** WHAT THE TASK REQUIRES **
Only one stretch of the data below is wanted: the lines starting at the one with "5 in each group)." and ending at the one with "a one-point difference", both included, given again exactly.

** DATA PROVIDED **
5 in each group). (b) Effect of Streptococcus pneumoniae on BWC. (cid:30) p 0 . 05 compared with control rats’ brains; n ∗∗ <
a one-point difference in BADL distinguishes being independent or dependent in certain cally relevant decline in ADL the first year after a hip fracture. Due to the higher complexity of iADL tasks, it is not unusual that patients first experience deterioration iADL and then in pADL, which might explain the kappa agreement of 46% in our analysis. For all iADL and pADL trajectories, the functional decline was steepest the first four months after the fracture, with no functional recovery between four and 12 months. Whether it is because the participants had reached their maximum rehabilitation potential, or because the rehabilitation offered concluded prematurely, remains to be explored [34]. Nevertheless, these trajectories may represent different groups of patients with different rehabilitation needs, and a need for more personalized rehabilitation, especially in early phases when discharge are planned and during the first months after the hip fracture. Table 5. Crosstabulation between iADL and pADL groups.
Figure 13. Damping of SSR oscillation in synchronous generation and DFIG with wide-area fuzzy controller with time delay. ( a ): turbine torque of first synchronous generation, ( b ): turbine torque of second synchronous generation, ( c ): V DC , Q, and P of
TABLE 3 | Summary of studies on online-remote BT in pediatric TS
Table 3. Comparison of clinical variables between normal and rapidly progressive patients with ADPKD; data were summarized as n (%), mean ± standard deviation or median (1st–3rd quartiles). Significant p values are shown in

---

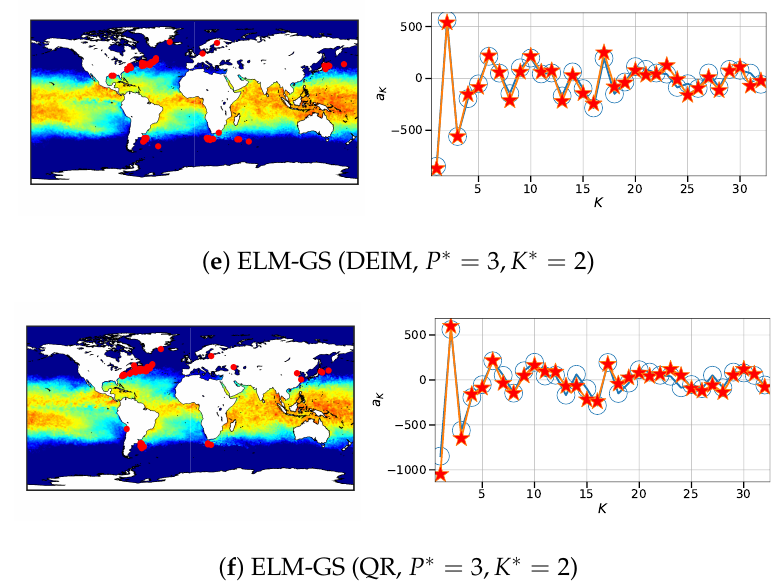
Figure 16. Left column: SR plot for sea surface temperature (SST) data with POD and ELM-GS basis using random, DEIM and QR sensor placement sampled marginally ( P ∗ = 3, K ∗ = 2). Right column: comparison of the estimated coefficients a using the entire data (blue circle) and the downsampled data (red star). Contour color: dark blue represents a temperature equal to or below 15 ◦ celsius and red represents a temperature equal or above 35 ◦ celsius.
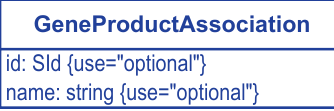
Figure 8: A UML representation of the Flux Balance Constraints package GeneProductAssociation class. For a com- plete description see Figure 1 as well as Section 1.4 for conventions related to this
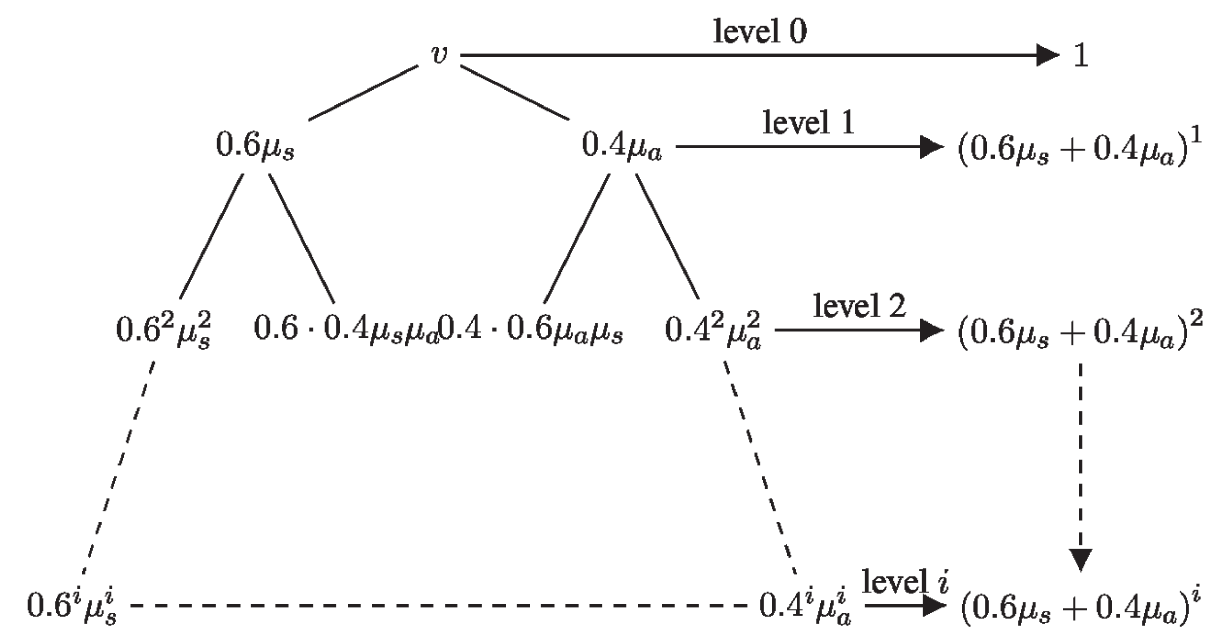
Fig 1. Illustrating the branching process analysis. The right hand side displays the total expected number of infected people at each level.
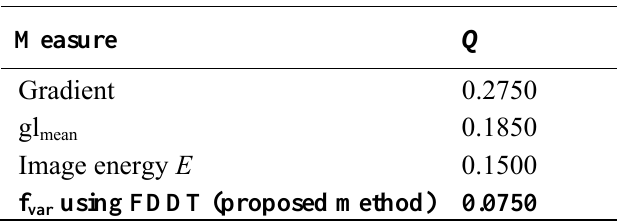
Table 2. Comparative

** RESULT FOR THIS EXERCISE **
5 in each group). (b) Effect of Streptococcus pneumoniae on BWC. (cid:30) p 0 . 05 compared with control rats’ brains; n ∗∗ <
a one-point difference in BADL distinguishes being independent or dependent in certain cally relevant decline in ADL the first year after a hip fracture. Due to the higher complexity of iADL tasks, it is not unusual that patients first experience deterioration iADL and then in pADL, which might explain the kappa agreement of 46% in our analysis. For all iADL and pADL trajectories, the functional decline was steepest the first four months after the fracture, with no functional recovery between four and 12 months. Whether it is because the participants had reached their maximum rehabilitation potential, or because the rehabilitation offered concluded prematurely, remains to be explored [34]. Nevertheless, these trajectories may represent different groups of patients with different rehabilitation needs, and a need for more personalized rehabilitation, especially in early phases when discharge are planned and during the first months after the hip fracture. Table 5. Crosstabulation between iADL and pADL groups.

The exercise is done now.